EXERCISE DETAILS: The listing below must be reproduced in full, exactly as written.

EXERCISE INPUT:
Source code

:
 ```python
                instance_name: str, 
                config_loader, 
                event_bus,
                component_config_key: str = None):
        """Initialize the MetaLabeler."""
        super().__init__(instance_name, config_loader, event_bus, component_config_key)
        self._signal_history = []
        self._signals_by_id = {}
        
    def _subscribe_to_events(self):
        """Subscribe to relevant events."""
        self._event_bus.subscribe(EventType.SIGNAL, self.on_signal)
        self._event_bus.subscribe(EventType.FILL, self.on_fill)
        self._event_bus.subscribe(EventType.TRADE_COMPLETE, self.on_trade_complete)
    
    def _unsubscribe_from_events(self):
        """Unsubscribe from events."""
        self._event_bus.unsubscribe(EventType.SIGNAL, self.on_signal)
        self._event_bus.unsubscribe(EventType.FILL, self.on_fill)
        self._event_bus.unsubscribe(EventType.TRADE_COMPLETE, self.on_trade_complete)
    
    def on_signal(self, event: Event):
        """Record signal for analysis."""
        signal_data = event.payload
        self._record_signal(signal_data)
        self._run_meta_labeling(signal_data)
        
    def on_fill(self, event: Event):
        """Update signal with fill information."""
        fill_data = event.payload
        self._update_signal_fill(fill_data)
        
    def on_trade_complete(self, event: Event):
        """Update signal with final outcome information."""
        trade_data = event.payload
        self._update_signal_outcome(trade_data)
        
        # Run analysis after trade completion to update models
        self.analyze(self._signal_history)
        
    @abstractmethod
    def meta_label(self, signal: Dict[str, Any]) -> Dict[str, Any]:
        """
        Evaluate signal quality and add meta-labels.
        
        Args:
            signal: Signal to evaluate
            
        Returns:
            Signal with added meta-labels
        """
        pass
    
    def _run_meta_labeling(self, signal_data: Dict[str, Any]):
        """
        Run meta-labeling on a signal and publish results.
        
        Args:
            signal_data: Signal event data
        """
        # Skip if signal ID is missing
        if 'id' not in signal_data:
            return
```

EXERCISE SOLUTION:
Source code

:
 ```python
                instance_name: str, 
                config_loader, 
                event_bus,
                component_config_key: str = None):
        """Initialize the MetaLabeler."""
        super().__init__(instance_name, config_loader, event_bus, component_config_key)
        self._signal_history = []
        self._signals_by_id = {}
        
    def _subscribe_to_events(self):
        """Subscribe to relevant events."""
        self._event_bus.subscribe(EventType.SIGNAL, self.on_signal)
        self._event_bus.subscribe(EventType.FILL, self.on_fill)
        self._event_bus.subscribe(EventType.TRADE_COMPLETE, self.on_trade_complete)
    
    def _unsubscribe_from_events(self):
        """Unsubscribe from events."""
        self._event_bus.unsubscribe(EventType.SIGNAL, self.on_signal)
        self._event_bus.unsubscribe(EventType.FILL, self.on_fill)
        self._event_bus.unsubscribe(EventType.TRADE_COMPLETE, self.on_trade_complete)
    
    def on_signal(self, event: Event):
        """Record signal for analysis."""
        signal_data = event.payload
        self._record_signal(signal_data)
        self._run_meta_labeling(signal_data)
        
    def on_fill(self, event: Event):
        """Update signal with fill information."""
        fill_data = event.payload
        self._update_signal_fill(fill_data)
        
    def on_trade_complete(self, event: Event):
        """Update signal with final outcome information."""
        trade_data = event.payload
        self._update_signal_outcome(trade_data)
        
        # Run analysis after trade completion to update models
        self.analyze(self._signal_history)
        
    @abstractmethod
    def meta_label(self, signal: Dict[str, Any]) -> Dict[str, Any]:
        """
        Evaluate signal quality and add meta-labels.
        
        Args:
            signal: Signal to evaluate
            
        Returns:
            Signal with added meta-labels
        """
        pass
    
    def _run_meta_labeling(self, signal_data: Dict[str, Any]):
        """
        Run meta-labeling on a signal and publish results.
        
        Args:
            signal_data: Signal event data
        """
        # Skip if signal ID is missing
        if 'id' not in signal_data:
            return
```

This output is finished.